I thought of the little things that I never bothered to write down and had steadily forgotten. Those little things that brought momentary happiness to me in tough times. Coming back from class at 3 pm, the heat emanating in the streets, I would stop in at the panaderĂa Tres Estrellas on Hermano Miguel y Juan Jaramillo and buy a sugar cookie for 25 cents. Not every day, but as the year went on, more and more. (If you're in Cuenca, stop in there for a cookie). It was like a little round dough of happiness that would make things OK for the 3 minutes or so I took to eat it as I walked home. Even if the classes were getting me down, a cookie made it better.
It wasn't all good memories that The Black Keys brought out, though.

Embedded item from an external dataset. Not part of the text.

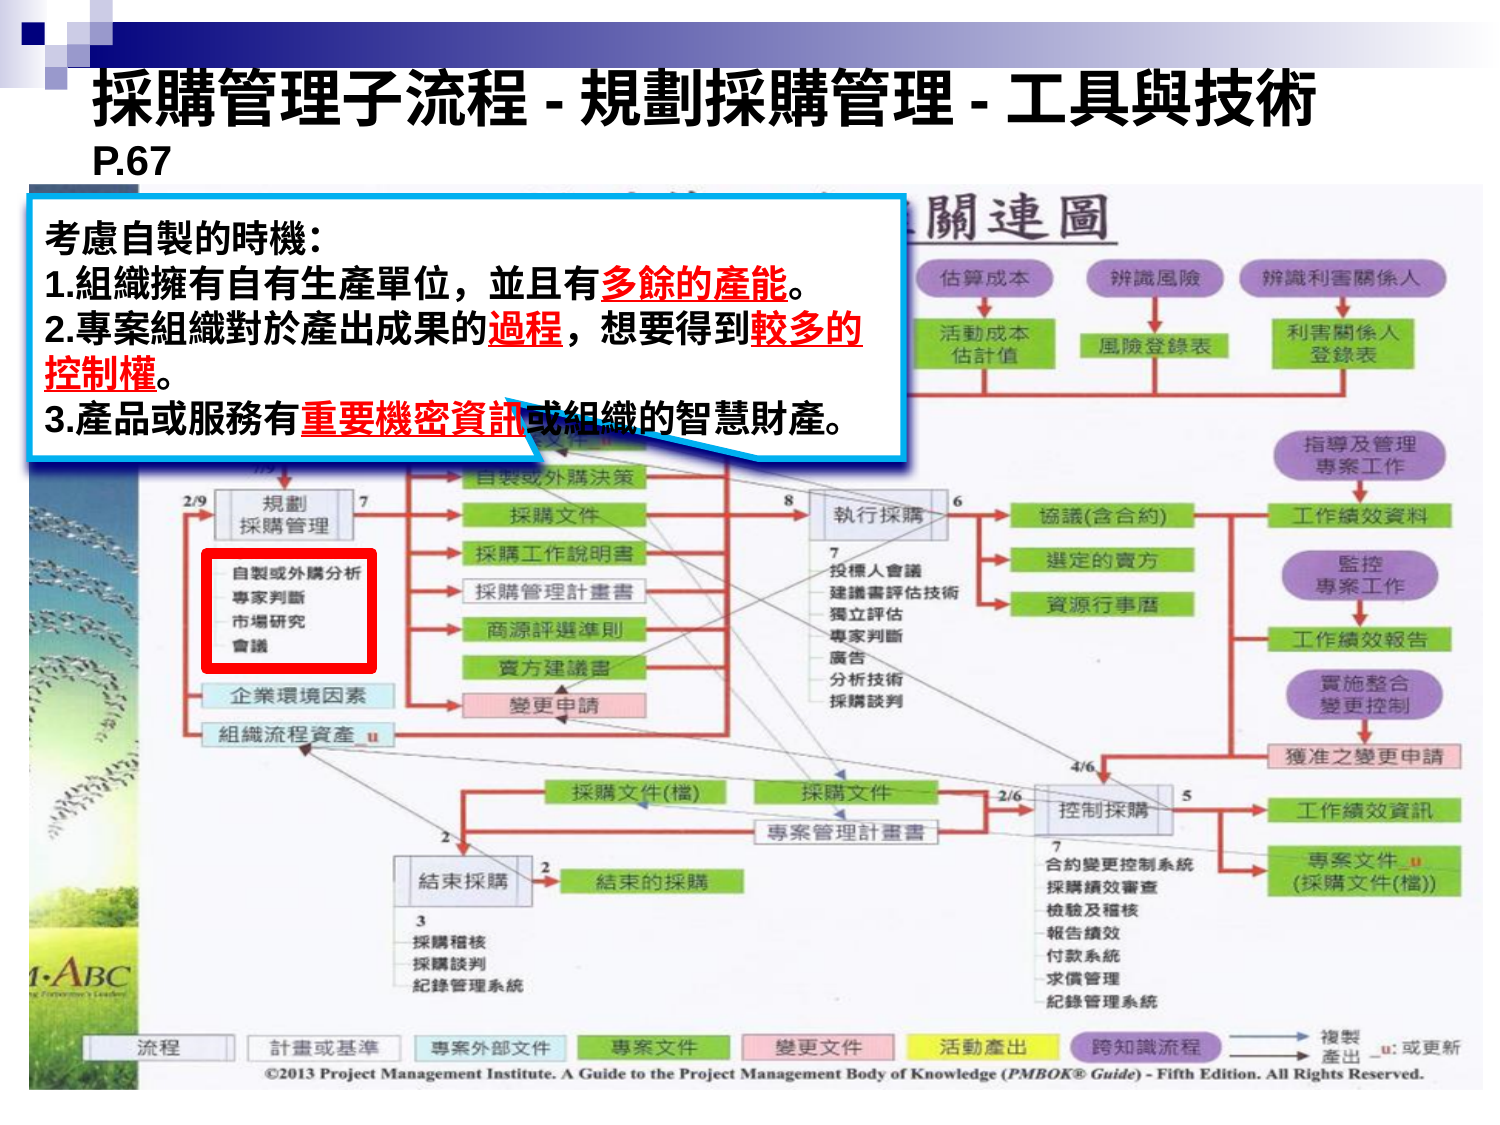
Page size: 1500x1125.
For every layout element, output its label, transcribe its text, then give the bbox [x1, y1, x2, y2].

picture [29, 177, 1483, 1100]
title 採購管理子流程-規劃採購管理-工具與技術 P.67 [76, 78, 1427, 164]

I wondered what I should do for the day, and then I thought about what I used to do in Cuenca in my spare time. Before I made some good friends there, I had a lot of time on my own. A typical Saturday would be wake up, dick around, go outside for a bit, maybe head to a movie store to see what they had, come back for lunch, dick around, and then try to find a way to kill time until Monday. You learn a lot about yourself when you're the only company you have.
Sometimes on a Sunday I would go for a coffee at Raymipampu, one of the only restaurants open on the deadest day of the week. I hated going their once because they ripped me off (a whole dollar!) but there weren't many other options. Of course, by the end of the year I had made great friends, and it was more of a matter of not having enough time, rather than too much. And more doors seemed to open as the year went on, regardless of whether or not they were cafes, restaurants, or a friendly house.
A bus ride through the mountains with no sun at such an altitude. The clouds moving in fast through the open bus windows, and looking up realizing that the driver had zero visibility, yet continued at high speeds around sharp turns. Just close the eyes and trust that he knew the way well. Look out the window and see some kind of impossible drop to the center of the earth, look back up and see Jackie Chan mumble something incoherent in Spanish as the smell of choclo and cheese wafted down the aisle. Such a typical scene, really. There are hundreds of little memories like this that no one will ever hear, and what scares me is that the more time that passes, the less I'll remember.
Back in the room in Buenos Aires, with the sweat stopping and the blues continuing, I had to face reality. The friends are still in Cuenca, but we are in two different worlds right now. I imagine that yesterday they continued the tradition of Saturday Cookfest in Lucho and Charlie's apartment. I wonder what they made this week. More chick parm? Ceviche? Or something totally different? Something so different about these two lives I've led in Ecuador and Argentina is simply expectations. I expected so much to be different in Ecuador, and it was. Every day was another shock and thrill. Argentina, while interesting, follows more or less the pattern of a life I'd imagine back home. Hopping in the back of a random pick up truck in Ecuador is natural and common. In Argentina, the chances of that happening are slim.
I live with these differences every day, and they'll always be there, long after I return or go to wherever it is I'll be next. Sometimes I'll forget, yet other times those memories will be strong and vivid. All I'll need is a song.